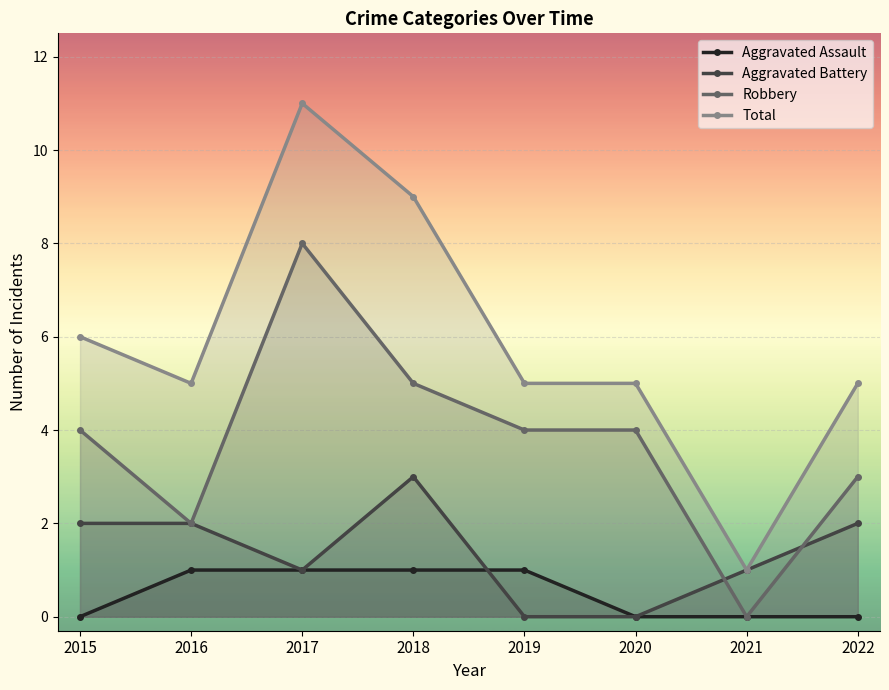

What are all the series names shown in the legend?

Aggravated Assault, Aggravated Battery, Robbery, Total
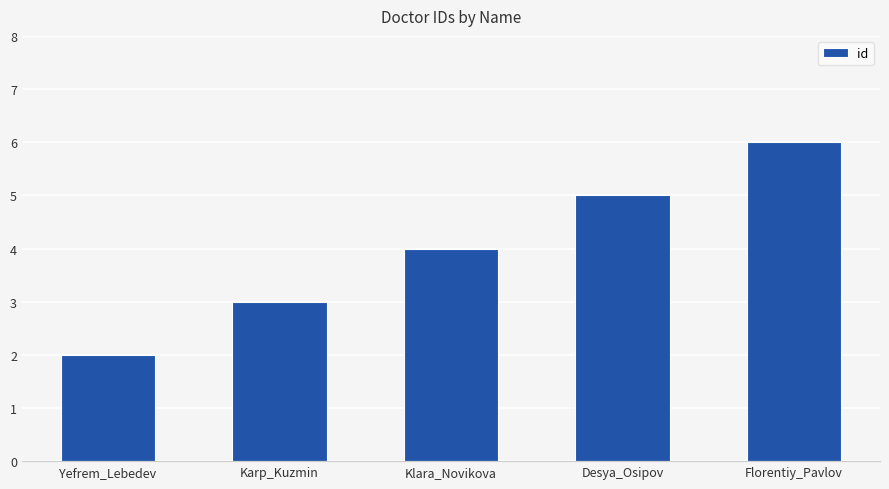

Rank the categories by value from highest to lowest.

Florentiy_Pavlov, Desya_Osipov, Klara_Novikova, Karp_Kuzmin, Yefrem_Lebedev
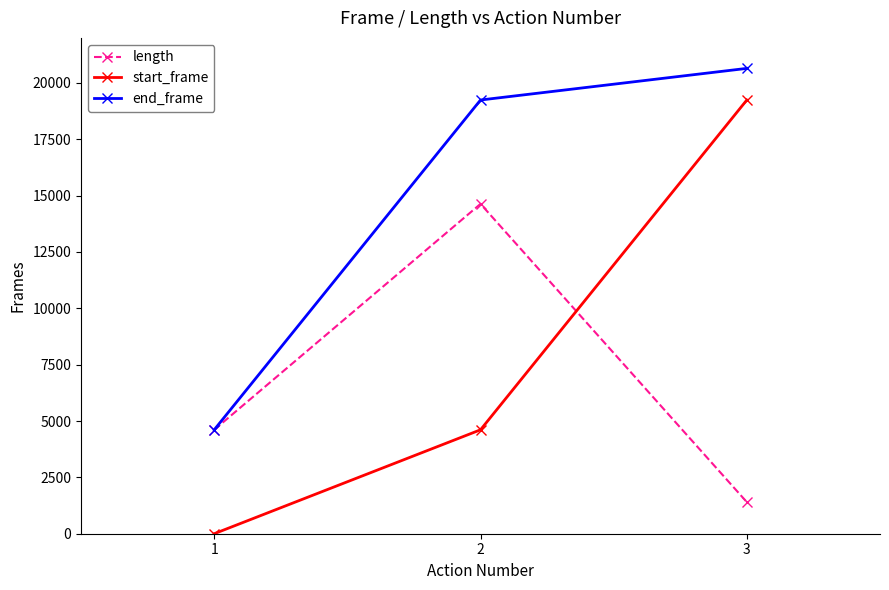

Which series has the largest range (max minus min)?

start_frame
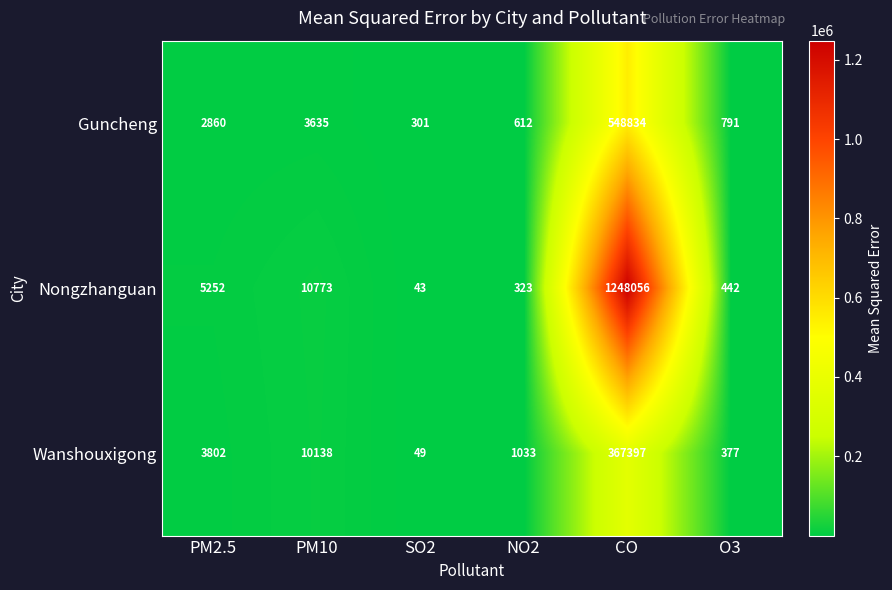

The Guncheng series shows 791 at O3. True or false?

True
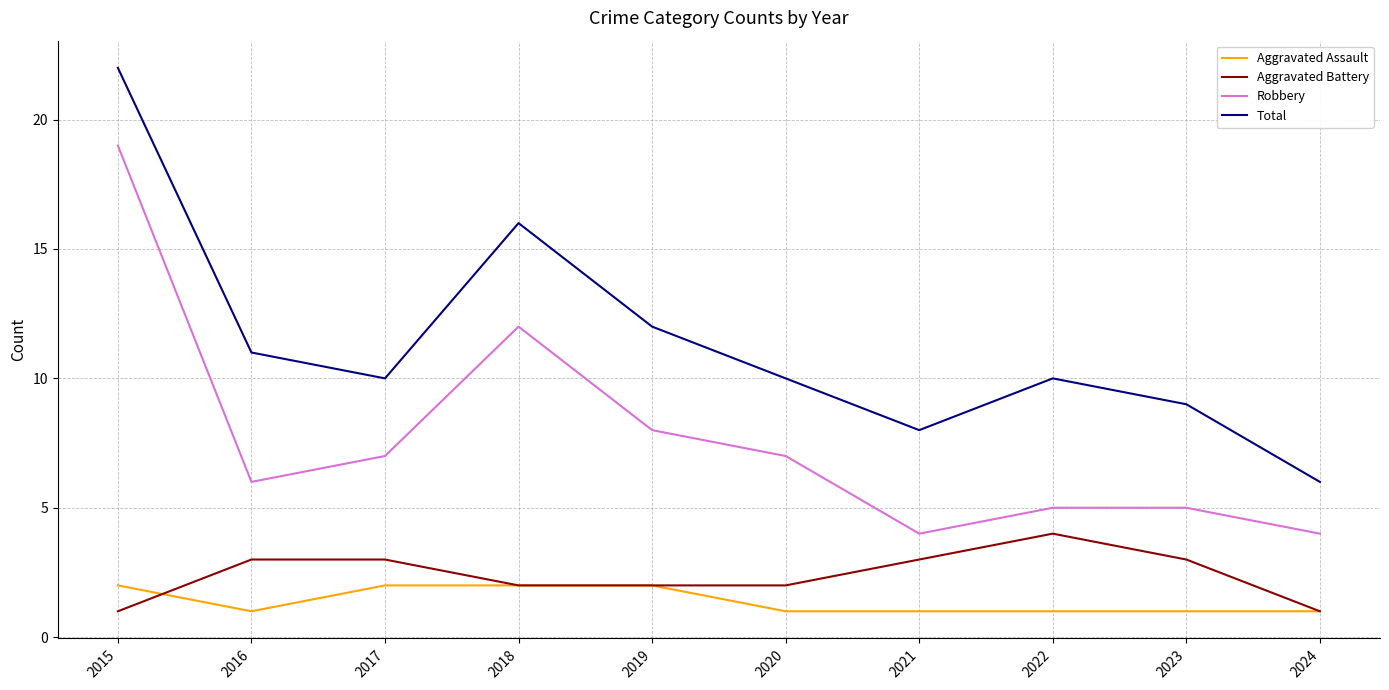

True or false: Total and Robbery cross at least once.

False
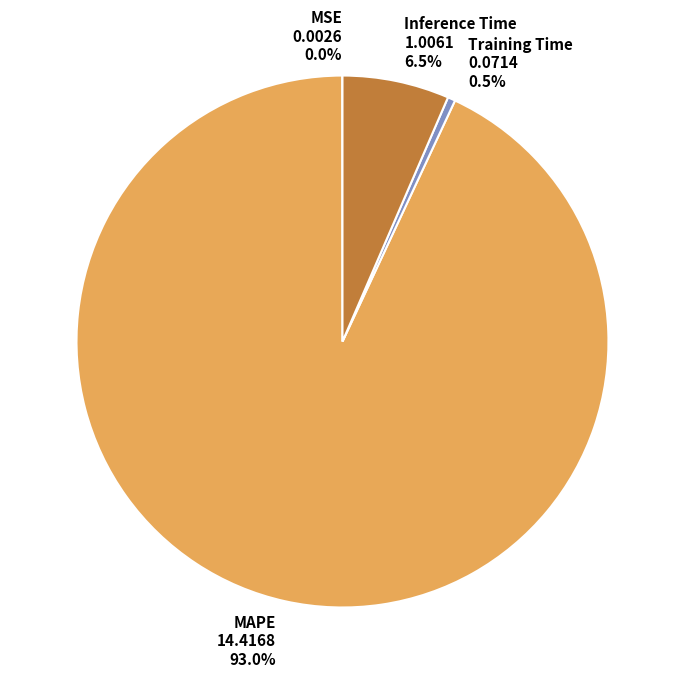

To the nearest percent, what is the average slice percentage?

25%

□ □ □

Work instruction
Switch each "series" in the data above to "line", and reproduce the rest unchanged without the pictures.

Solved exercise
What are all the line names shown in the legend?

Aggravated Assault, Aggravated Battery, Robbery, Total

Rank the categories by value from highest to lowest.

Florentiy_Pavlov, Desya_Osipov, Klara_Novikova, Karp_Kuzmin, Yefrem_Lebedev

Which line has the largest range (max minus min)?

start_frame

The Guncheng line shows 791 at O3. True or false?

True

True or false: Total and Robbery cross at least once.

False

To the nearest percent, what is the average slice percentage?

25%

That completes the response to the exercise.